* PAGE EXCERPT
··········
Biden’s two-faced policy on Yemen war

“This war has to end,” President Biden intoned in his first major foreign policy address at the State Department in early February 2021. He wasn’t talking about the war in Afghanistan. Rather it was the bloody, mostly one-sided, six-year battering led by Saudi Arabia and the United Arab Emirates against the Houthi insurgency in Yemen. A war underwritten by U.S. arms sales and training that has cost 130,000 lives (25% of them children), displaced 3.6 million people and plunged the country into the worst humanitarian crisis in the world.

Talk is cheap in the Biden administration but the president appeared to want to make things clear as he added, “And to underscore our commitment, we are ending all American support for offensive operations.”

As a sound bite, it was fine. However, neither he nor members of his administration would say exactly what was meant by “offensive operations,” an all-important detail because the Saudis claimed they only acted defensively.

Seven months later it’s clear that, as with so many other highfalutin pronouncements by the president, this one was just more hot air.

Months of silence. A week after Biden’s February foreign policy address, 47 organizations and 35 experts and prominent individuals urged him to “block all relevant weapons, equipment, training, services, logistical, maintenance and other activities,” including 28 previously approved weapons transfers and other military support to Saudi Arabia and the United Arab Emirate worth a total of $36.5 billion. They rightly worried that the “offensive operations” reference left an enormous hole in his seeming readiness to change U.S. policy regarding Yemen.

Two weeks later, another letter, signed by 41 members of Congress, was posted to the president asking him, among other questions: what difference there is between an offensive and defensive weapon; under what legal authority the administration was authorized to be involved in the war; what role the Trump administration was playing in the war when Biden took over; and which activities would be discontinued?

“Congress has repeatedly invoked its constitutional war powers authority by voting to end unconstitutional U.S. participation in this war,” the letter said.

The signers set a March 25 deadline for a reply, a date six years to the day after the Saudi led coalition had launched the war.

The answer did not come until September.

Bipartisanship lives. In a 2019 primary debate, candidate Biden sounded astoundingly critical of the Saudis saying that “there is very little social value in the present government of Saudi Arabia.”
··········
* EXTRACTED RECORDS
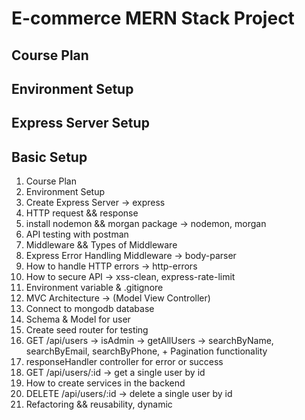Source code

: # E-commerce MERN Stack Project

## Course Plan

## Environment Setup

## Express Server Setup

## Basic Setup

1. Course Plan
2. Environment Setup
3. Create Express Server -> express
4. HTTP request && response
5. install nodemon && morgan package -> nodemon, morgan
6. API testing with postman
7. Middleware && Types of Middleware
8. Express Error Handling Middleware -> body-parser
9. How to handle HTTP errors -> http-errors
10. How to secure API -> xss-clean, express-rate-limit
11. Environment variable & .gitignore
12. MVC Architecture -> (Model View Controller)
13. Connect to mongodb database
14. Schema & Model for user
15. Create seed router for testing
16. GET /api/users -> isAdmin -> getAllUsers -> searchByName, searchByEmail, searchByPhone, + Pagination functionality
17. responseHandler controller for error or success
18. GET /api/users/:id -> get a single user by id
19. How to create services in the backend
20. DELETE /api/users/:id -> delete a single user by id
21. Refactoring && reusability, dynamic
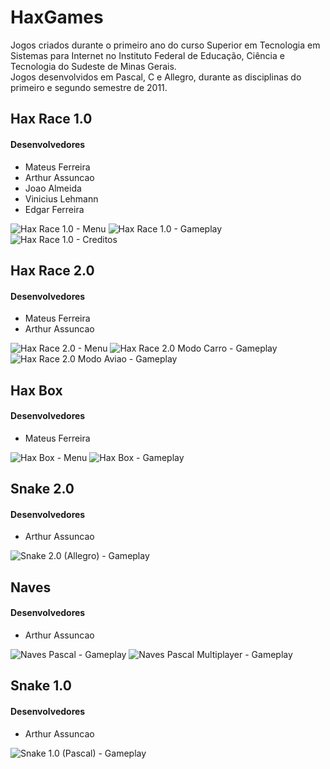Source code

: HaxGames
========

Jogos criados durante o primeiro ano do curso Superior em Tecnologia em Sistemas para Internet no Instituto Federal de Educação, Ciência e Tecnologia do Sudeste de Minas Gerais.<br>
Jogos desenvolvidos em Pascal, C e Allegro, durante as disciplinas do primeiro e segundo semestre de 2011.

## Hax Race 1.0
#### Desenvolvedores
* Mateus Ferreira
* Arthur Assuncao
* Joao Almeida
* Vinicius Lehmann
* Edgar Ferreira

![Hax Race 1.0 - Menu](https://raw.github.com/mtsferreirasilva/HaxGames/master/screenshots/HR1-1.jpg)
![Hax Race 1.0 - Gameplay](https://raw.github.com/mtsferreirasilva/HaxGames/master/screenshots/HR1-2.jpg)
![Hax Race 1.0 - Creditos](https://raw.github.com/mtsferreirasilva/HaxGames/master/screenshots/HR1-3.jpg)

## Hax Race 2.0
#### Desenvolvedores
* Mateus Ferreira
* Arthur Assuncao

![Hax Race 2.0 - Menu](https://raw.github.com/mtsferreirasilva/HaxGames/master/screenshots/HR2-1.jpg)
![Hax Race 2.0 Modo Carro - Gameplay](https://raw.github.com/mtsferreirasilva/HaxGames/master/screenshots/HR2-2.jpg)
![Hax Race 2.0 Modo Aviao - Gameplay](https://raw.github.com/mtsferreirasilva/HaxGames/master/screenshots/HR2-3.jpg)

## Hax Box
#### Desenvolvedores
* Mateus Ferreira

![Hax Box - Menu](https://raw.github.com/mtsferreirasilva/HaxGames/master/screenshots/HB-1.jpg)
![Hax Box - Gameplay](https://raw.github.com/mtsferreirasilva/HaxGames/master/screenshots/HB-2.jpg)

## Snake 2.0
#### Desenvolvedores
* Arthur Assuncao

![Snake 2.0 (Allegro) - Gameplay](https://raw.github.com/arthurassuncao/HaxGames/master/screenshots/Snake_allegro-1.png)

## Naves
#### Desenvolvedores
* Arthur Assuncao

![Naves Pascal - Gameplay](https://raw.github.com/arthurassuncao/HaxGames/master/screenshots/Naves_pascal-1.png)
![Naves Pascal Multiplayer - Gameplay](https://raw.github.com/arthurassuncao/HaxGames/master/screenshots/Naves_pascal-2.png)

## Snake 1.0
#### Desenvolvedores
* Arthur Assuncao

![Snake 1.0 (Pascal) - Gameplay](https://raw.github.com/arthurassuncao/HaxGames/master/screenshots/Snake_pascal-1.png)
··········
* PROBLEMS TO SOLVE
a - Check each statement against the article on Biden's Yemen policy, answering yes or no and quoting the words of the article that settle it: (i) The letter from Congress to the president carried 41 signatures. (ii) The administration answered that letter before the March 25 deadline. (iii) In his February 2021 address, Biden's call to end a war referred to Afghanistan.
b - Carry on the article about Biden's Yemen policy, picking up right after its last sentence, the 2019 primary debate remark about the Saudi government.

* TASK-BY-TASK ANSWERS
a -
(i) Yes: "signed by 41 members of Congress"
(ii) No: "The answer did not come until September."
(iii) No: "He wasn’t talking about the war in Afghanistan."

b -
However as president, Biden joined the Obama and Trump administrations in proving just how bipartisan Democrats and Republicans can be when it comes to arms sales to the Saudis.

For years now, members of the progressive wing of the Democratic Party, including Bernie Sanders, had repeatedly introduced measures to end U.S. support for the war. It was only after the 2018 assassination of journalist Jamal Khashoggi that Congress managed to pass measures to block Saudi weapons deals and directed President Trump to cut off support for the war. Trump vetoed the legislation, but it appeared that the Khashoggi murder had changed some minds in Congress.

But memories are short in D.C. when multi-million dollar arms sales are involved.

Saudi killing gets go-ahead. In September, the State Department gave Saudi Arabia permission to enter a $500 million contract to support the Royal Saudi Air Force’s fleet of Apache and Blackhawk attack helicopters, as well as a future fleet of Chinook helicopters. The deal includes service of the vehicles and training of 350 U.S. contractors to do the work for two years, plus two U.S. government staff to oversee it. One cannot help wondering how many Yemeni civilians the Saudis can kill for a quarter billion dollars or how much profit will be made by the stateside contractors.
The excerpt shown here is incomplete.